IRS Freezes Hiring, Warns of Busy Signals after Budget Cuts

(Bloomberg) The IRS is freezing hiring, stopping most overtime pay and warning that it won’t answer about half the calls it will receive during the upcoming tax-filing season.

The spending law signed by President Barack Obama yesterday gives the Internal Revenue Service $10.9 billion for the fiscal year ending Sept. 30, 3 percent less than last year and 12 percent below the administration’s request.

“We have found substantial efficiencies in recent years, but there is little left to cut without hitting our core service and enforcement operations,” IRS Commissioner John Koskinen wrote today in a message to employees. “This year we will have little choice but to do less with less.”

Adjusted for inflation, Koskinen wrote, the IRS will have as much money as it did in 1998, when it processed 30 million fewer returns.

The budget cuts will make it tougher for taxpayers to get answers during the first filing season when taxpayers will be dealing with the implications of Obamacare, including the individual mandate to purchase health insurance and the tax credits that subsidize coverage.

The hiring freeze will have “only a few mission-critical exceptions,” Koskinen wrote.

The cuts will prevent the tax agency from collecting about $2 billion it would otherwise get through enforcement efforts, Koskinen wrote.

‘Negative Impact’
“I am concerned by this situation and alarmed at the negative impact this will have on taxpayers and our nation as well as our workforce,” he wrote.

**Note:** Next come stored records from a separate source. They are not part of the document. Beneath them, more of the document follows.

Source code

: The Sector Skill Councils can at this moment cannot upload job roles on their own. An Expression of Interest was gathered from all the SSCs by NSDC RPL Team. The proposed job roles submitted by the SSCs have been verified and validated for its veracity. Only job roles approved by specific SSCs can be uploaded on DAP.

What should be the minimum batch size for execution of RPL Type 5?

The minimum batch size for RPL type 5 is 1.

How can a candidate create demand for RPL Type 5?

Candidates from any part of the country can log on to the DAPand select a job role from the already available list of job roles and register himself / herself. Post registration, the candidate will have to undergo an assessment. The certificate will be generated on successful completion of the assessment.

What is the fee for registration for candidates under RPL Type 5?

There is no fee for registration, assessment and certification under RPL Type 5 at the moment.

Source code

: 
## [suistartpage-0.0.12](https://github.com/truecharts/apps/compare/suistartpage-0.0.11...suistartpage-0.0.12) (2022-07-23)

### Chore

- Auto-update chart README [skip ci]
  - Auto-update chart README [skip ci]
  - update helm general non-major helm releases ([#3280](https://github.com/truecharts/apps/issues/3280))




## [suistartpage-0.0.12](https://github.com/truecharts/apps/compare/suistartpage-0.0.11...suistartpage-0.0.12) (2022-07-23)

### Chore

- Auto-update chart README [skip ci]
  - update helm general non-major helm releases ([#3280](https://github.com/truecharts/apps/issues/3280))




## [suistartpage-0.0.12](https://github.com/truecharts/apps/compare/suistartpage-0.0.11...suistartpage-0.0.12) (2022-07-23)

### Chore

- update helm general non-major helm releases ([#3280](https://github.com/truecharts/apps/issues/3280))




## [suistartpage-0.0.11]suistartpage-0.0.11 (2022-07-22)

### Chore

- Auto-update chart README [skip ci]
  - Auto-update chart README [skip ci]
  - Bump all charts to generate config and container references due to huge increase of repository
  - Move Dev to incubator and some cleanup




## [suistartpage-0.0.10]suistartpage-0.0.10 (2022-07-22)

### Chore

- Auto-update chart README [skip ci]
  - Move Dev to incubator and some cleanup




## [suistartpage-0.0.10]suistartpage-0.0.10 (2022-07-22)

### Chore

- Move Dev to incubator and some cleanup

Republicans in Congress pressed for the lower budget, partly as a way to curb the tax agency, which gave extra scrutiny to Tea Party groups seeking nonprofit status.

Republican representatives such as Speaker John Boehner and incoming Budget Committee Chairman Tom Price touted the IRS funding cuts as one of the reasons to vote for the spending bill.

Earlier today, Treasury Secretary Jacob J. Lew said in a statement that the IRS cuts were “irresponsible” and that the administration accepted them as part of a compromise.